Le preoccupazioni per i posti di lavoro – I rischi per l’occupazione sono messi costantemente in evidenza anche dalle case automobilistiche. “Il tema c’è”, spiega Zirpoli, “ma non ho mai visto i produttori auto così sensibili a problemi occupazionali”. In realtà, sottolinea il docente, la costruzione dei motori è una delle attività che i carmakers hanno sempre mantenuto al loro interno, la semplificazione dell’assemblaggio per loro è un vantaggio. Anche per la componentistica, tuttavia, lo scenario non sembra così fosco. “Su circa 2.400 fornitori italiani“, ricorda Zirpoli, “meno di un centinaio sono in grado di produrre esclusivamente per motori endotermici, le altre sono 2.300 aziende hanno le competenze per entrare nella filiera dell’auto elettrica”. L’Italia ha grandi capacità e competenze nell’automotive ma ha anche un suo problema specifico, ossia che la presenza di un monopolista come Fiat-Fca prima e Stellantis adesso. Il paese non si è mai davvero aperto ai produttori esteri come invece hanno fatto Germania o Spagna. Così tutto dipende dalla volontà e dalle decisioni di un singolo soggetto. Il che tra l’altro si è tradotto in un progressivo assottigliamento dei volumi produttivi. Nel 1998 dalle catene di montaggio italiane uscivano 1,4 milioni di vetture, nel 2018 673mila. Per di più la politica è in ritardo. In Germania è stata creata un’apposita task force per gestire il processo e per gestire la formazione di nuove competenze tra i lavoratori.
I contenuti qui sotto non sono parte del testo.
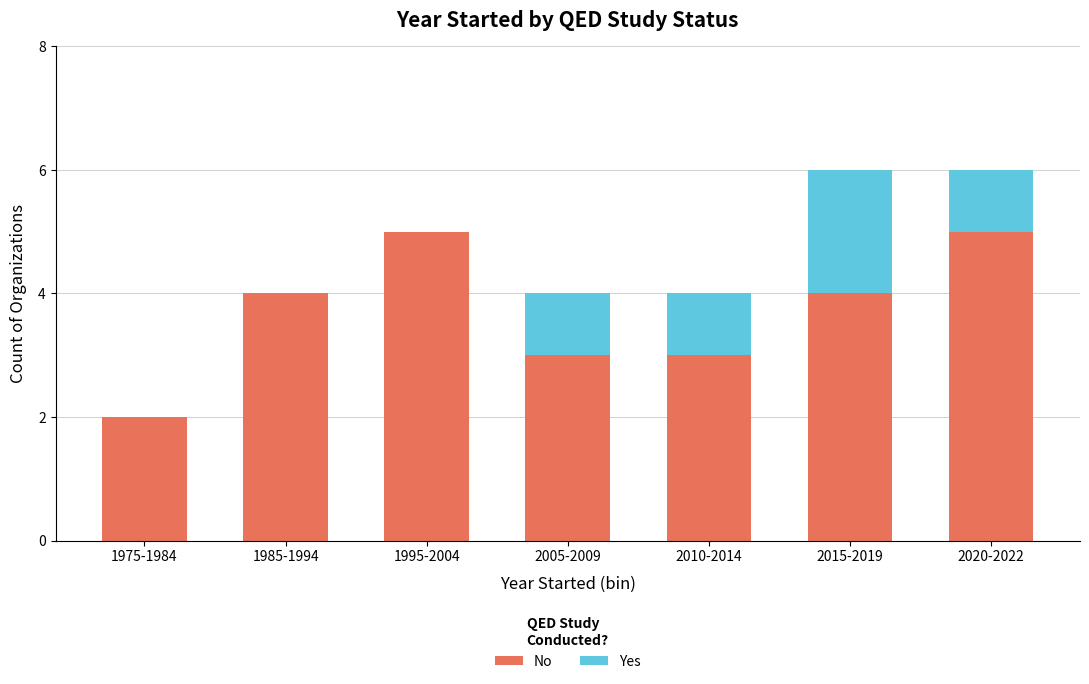

Are the bars grouped side by side (vs. stacked)?

No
I ritardi che si accumulano – In Italia il ministero dello Sviluppo economico a guida Giancarlo Giorgetti ha accumulato ritardi su ritardi e solo un pressing congiunto di sindacati e Federmeccanica è riuscito a fare fare qualche passo in avanti. Questa lentezza si paga: ne è un esempio il caso della Vitesco, in Toscana, eccellenza nella componentistica per auto a benzina e gasolio, spinoff del gruppo Continental che ha però deciso di investire sull’elettrico in Ungheria. Cosa fare dunque? Secondo Zirpoli sono “inutili finanziamenti a pioggia per il settore, le politiche e le risorse andrebbero focalizzate a favore delle aziende che stanno investendo in ricerca e sviluppo per la nuova mobilità e le nuove motorizzazioni”. Purtroppo per farlo in modo efficace servirebbero competenze anche ai livelli più alti della catena decisionale, ossia al Mise. E al momento queste competenze non ci sono, altro lascito della gestione Giorgetti promosso nel frattempo a ministro dell’Economia. Comprensibile, dunque, che Meloni si ritrovi a dover promettere battaglia a livello europeo per modificare le scadenze su cui tutti Commissione, Parlamento e Consiglio Ue hanno concordato solo due mesi fa.